Directions –
Say how many lines in the data below contain the word "Create", and give no other text.

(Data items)

+++++

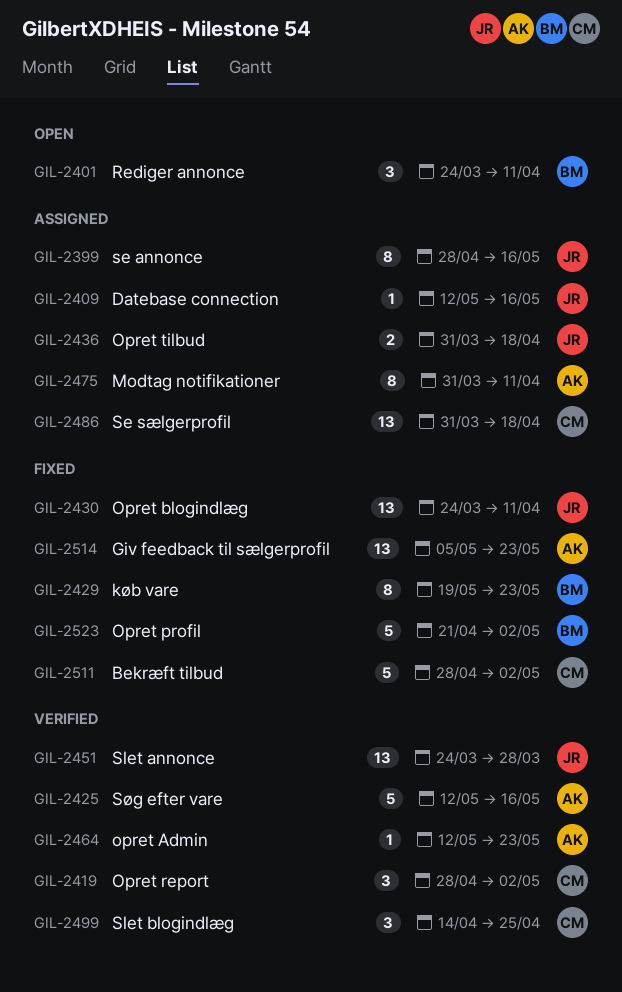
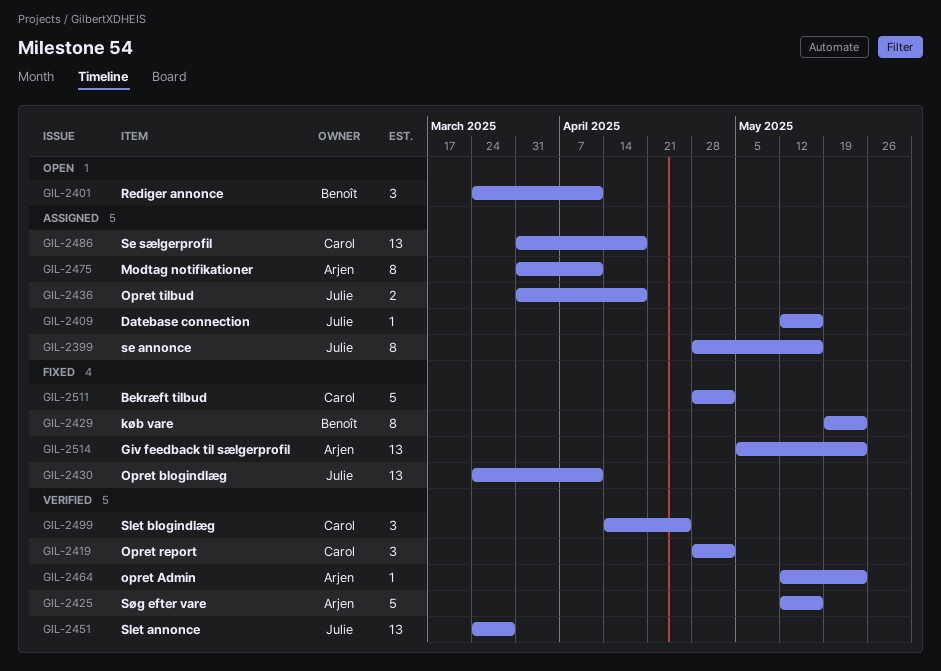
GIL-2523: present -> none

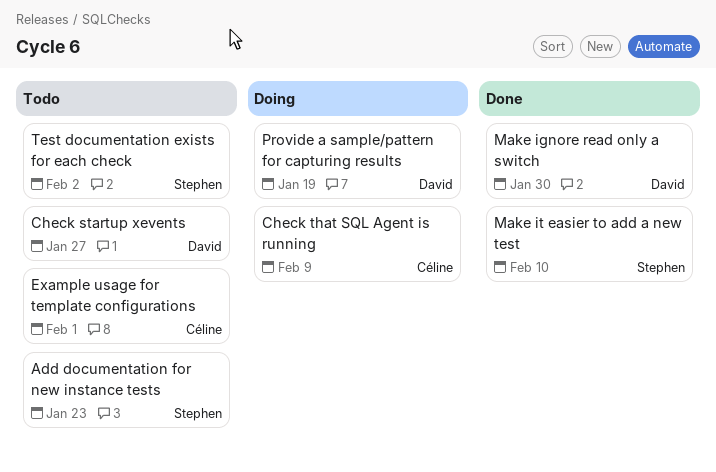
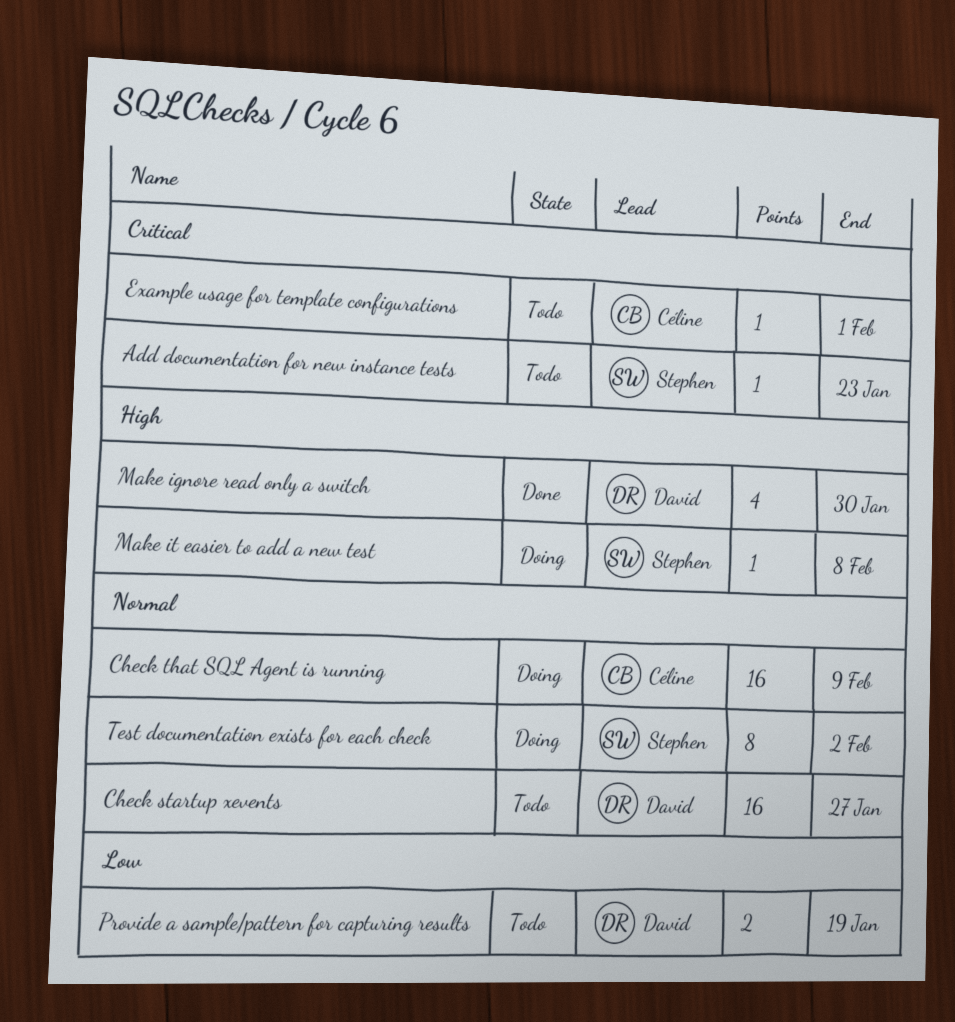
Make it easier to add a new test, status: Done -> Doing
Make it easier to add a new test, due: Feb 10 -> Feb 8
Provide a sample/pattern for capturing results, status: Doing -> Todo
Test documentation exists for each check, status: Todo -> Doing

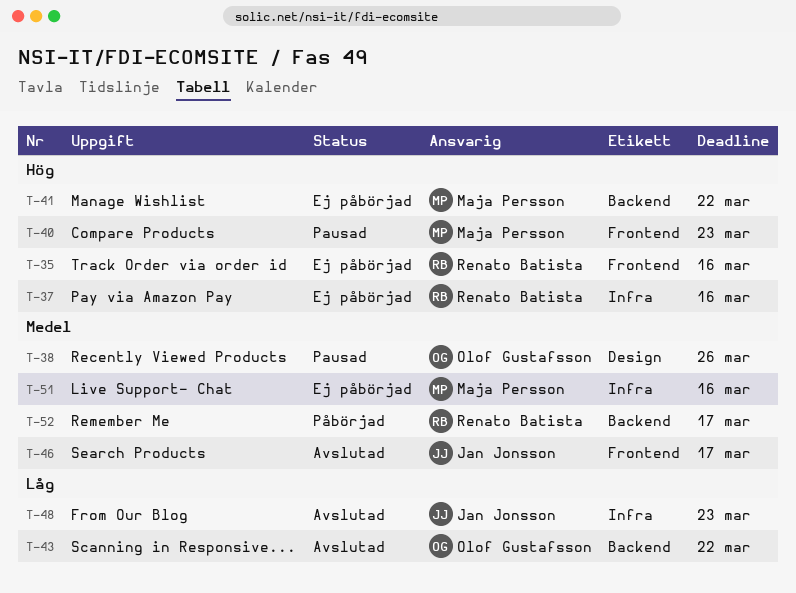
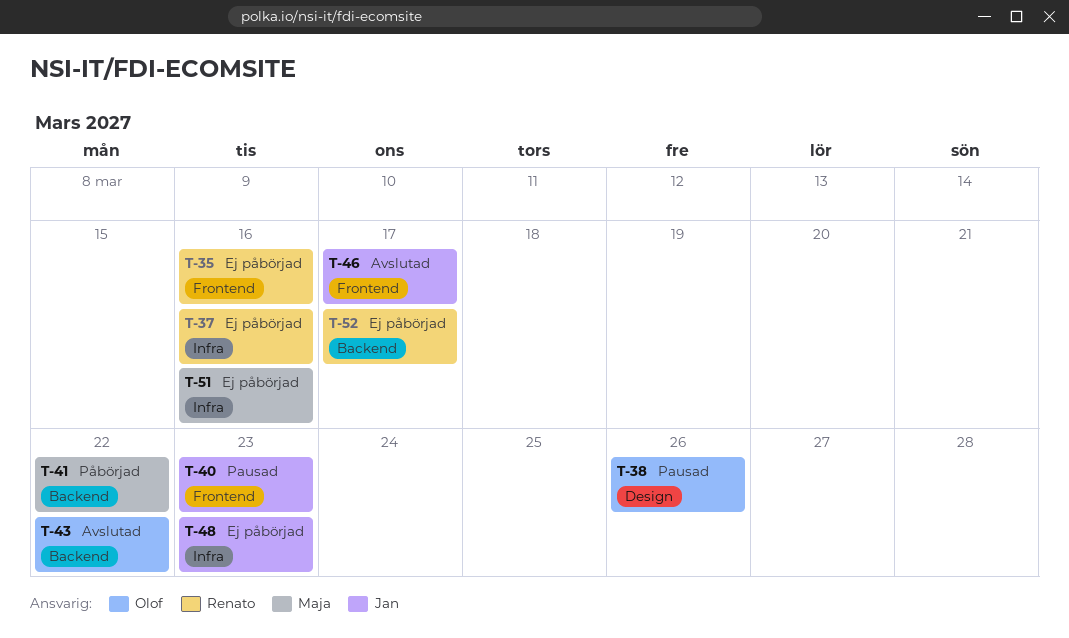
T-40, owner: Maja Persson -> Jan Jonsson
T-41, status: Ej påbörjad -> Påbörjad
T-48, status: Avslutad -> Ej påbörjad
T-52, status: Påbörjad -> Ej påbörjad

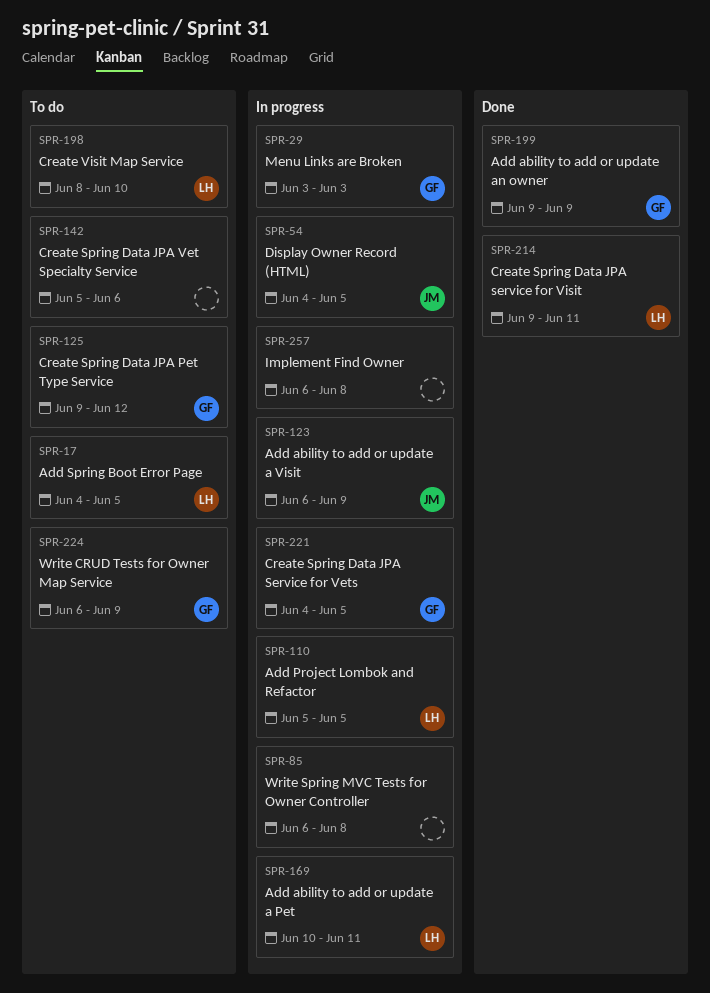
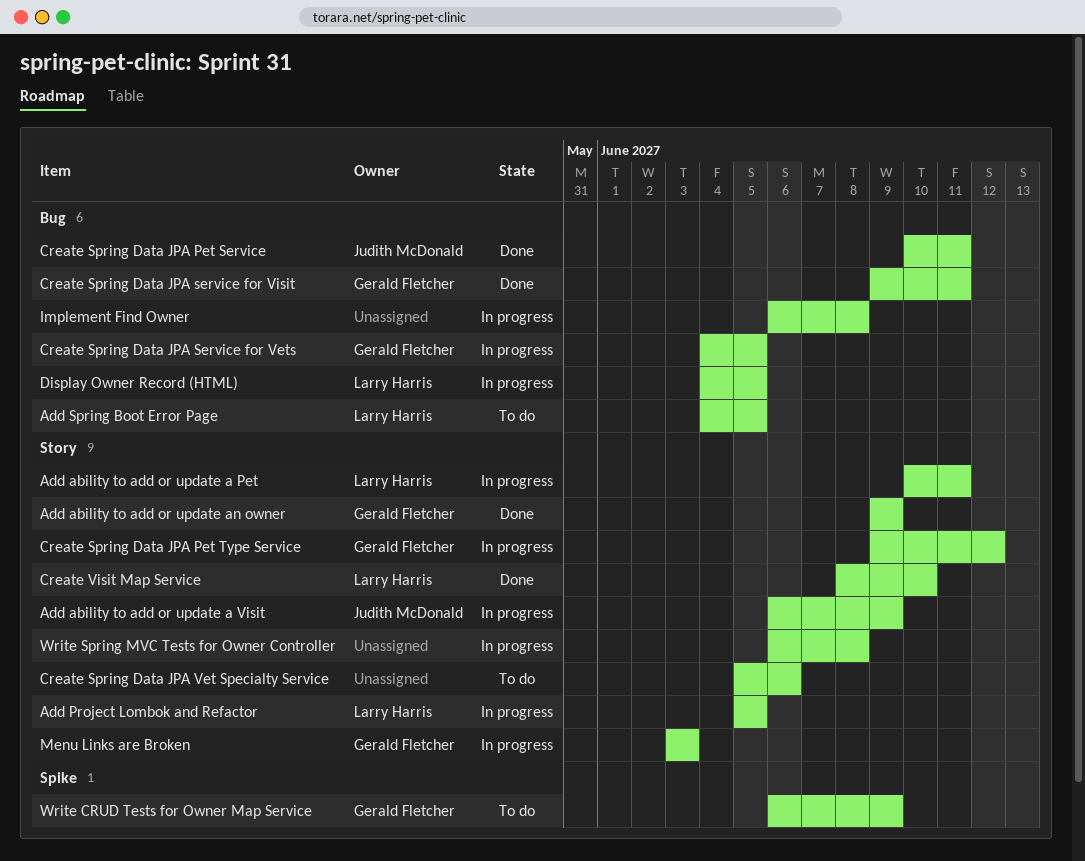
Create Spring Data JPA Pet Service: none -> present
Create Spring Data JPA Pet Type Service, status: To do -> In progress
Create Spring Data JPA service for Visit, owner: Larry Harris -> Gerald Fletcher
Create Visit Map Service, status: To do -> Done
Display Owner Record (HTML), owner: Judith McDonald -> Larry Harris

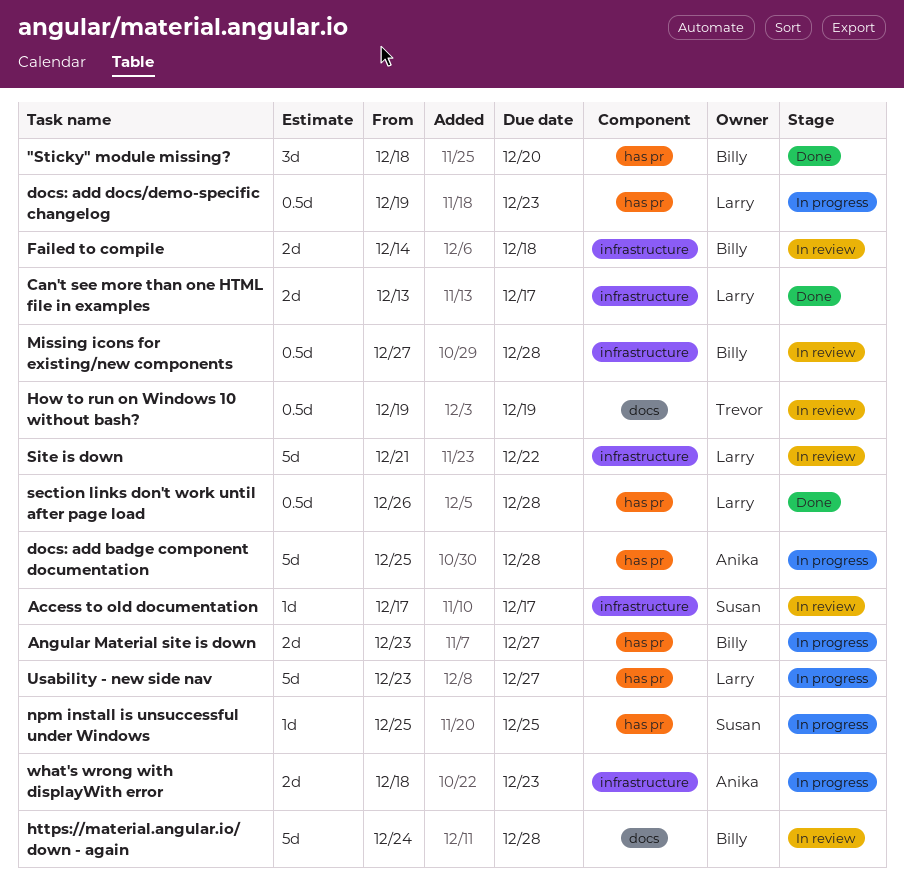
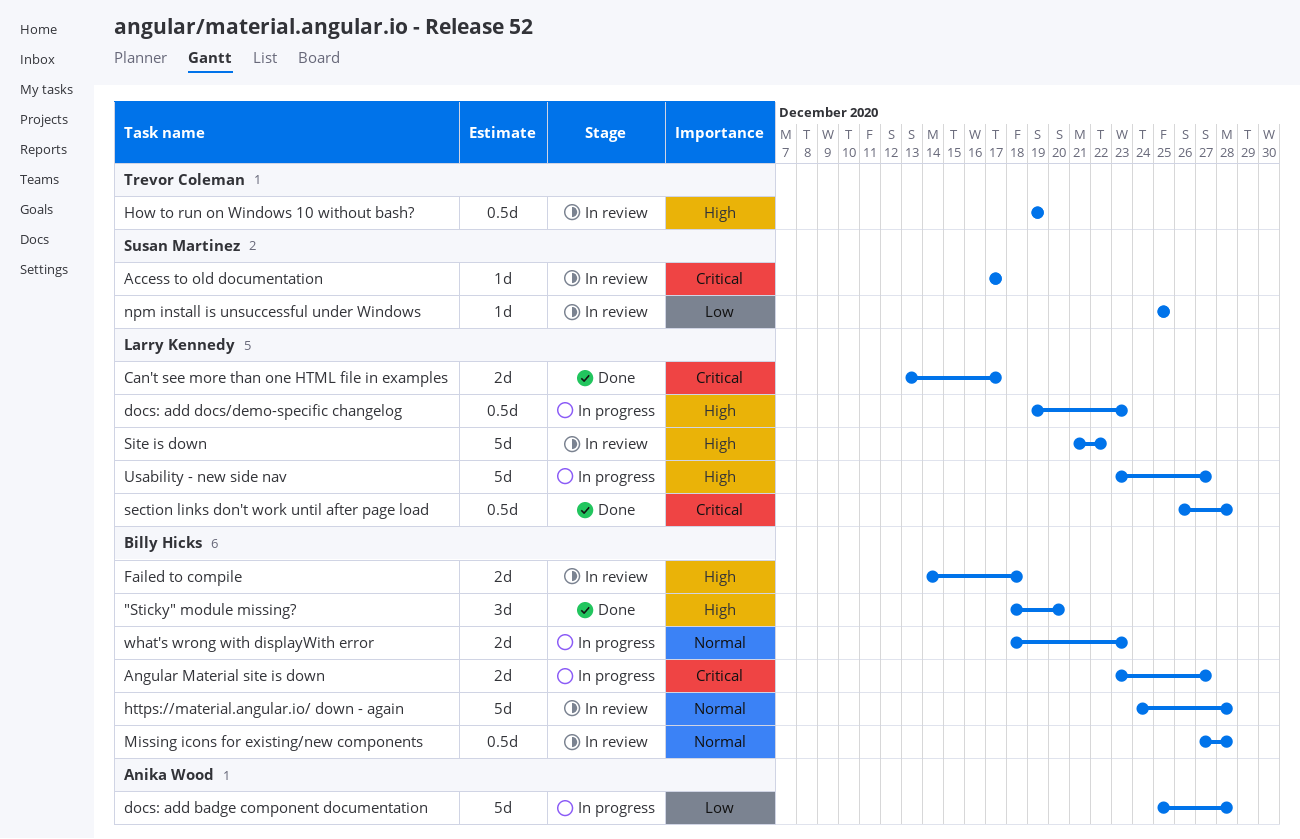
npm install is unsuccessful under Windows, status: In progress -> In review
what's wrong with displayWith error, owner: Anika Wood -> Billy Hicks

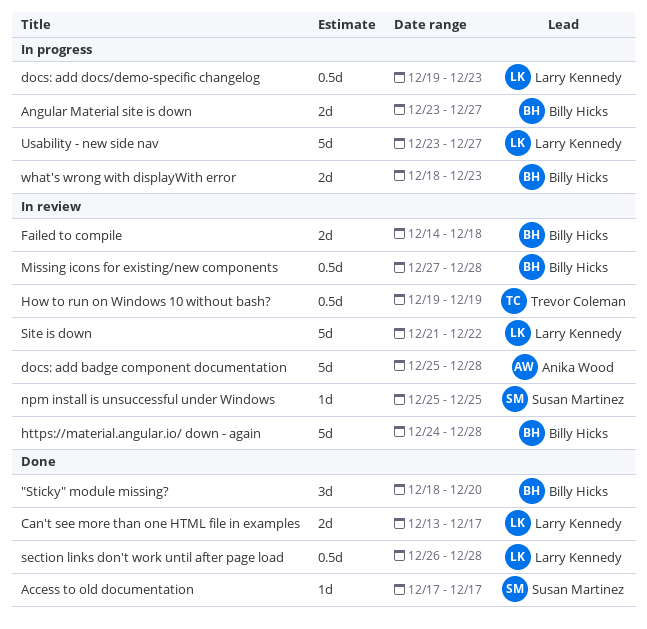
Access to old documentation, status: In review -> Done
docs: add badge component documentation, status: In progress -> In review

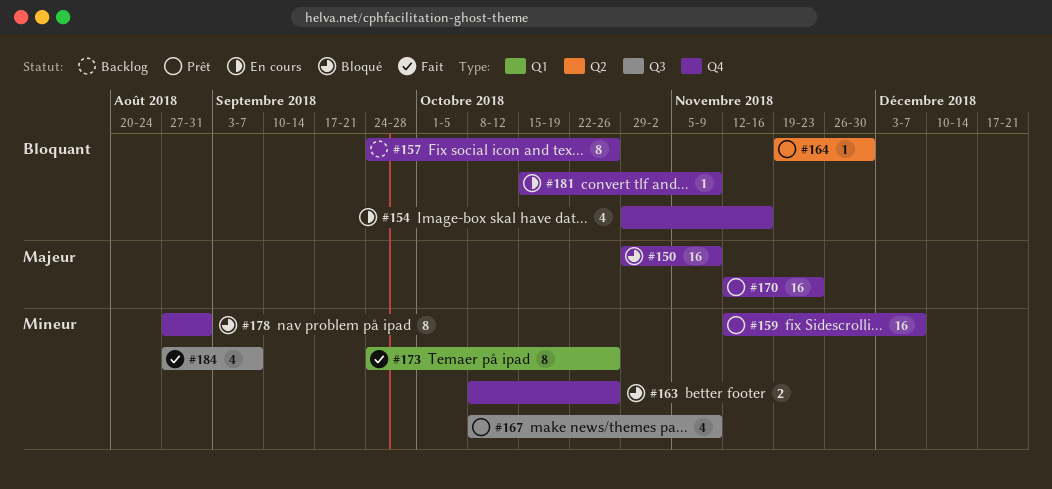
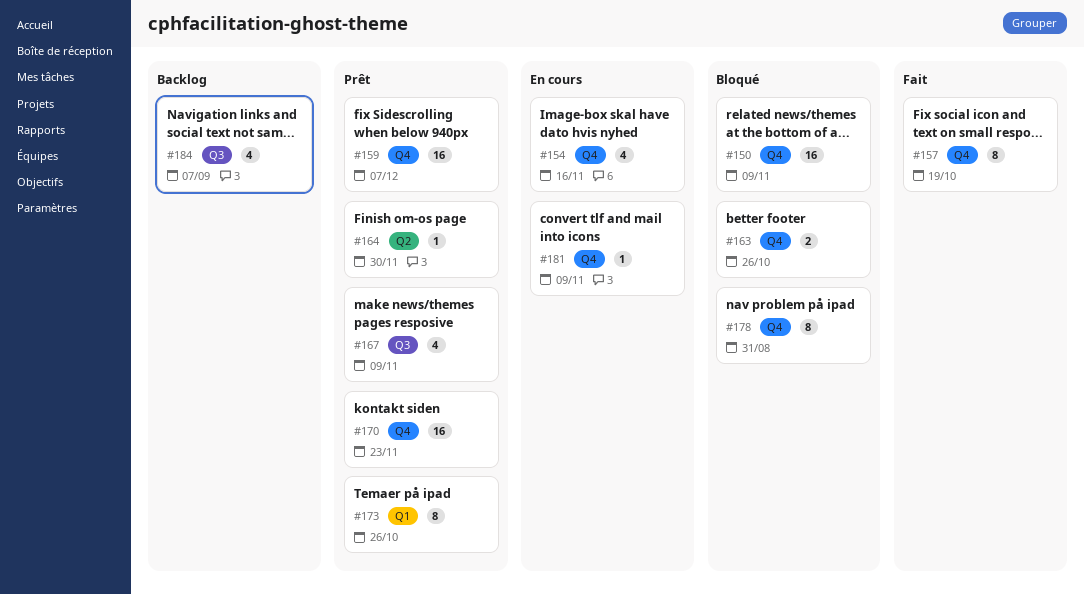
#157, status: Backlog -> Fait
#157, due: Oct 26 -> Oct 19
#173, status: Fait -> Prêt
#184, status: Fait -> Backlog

+++++

Answer to this problem –
4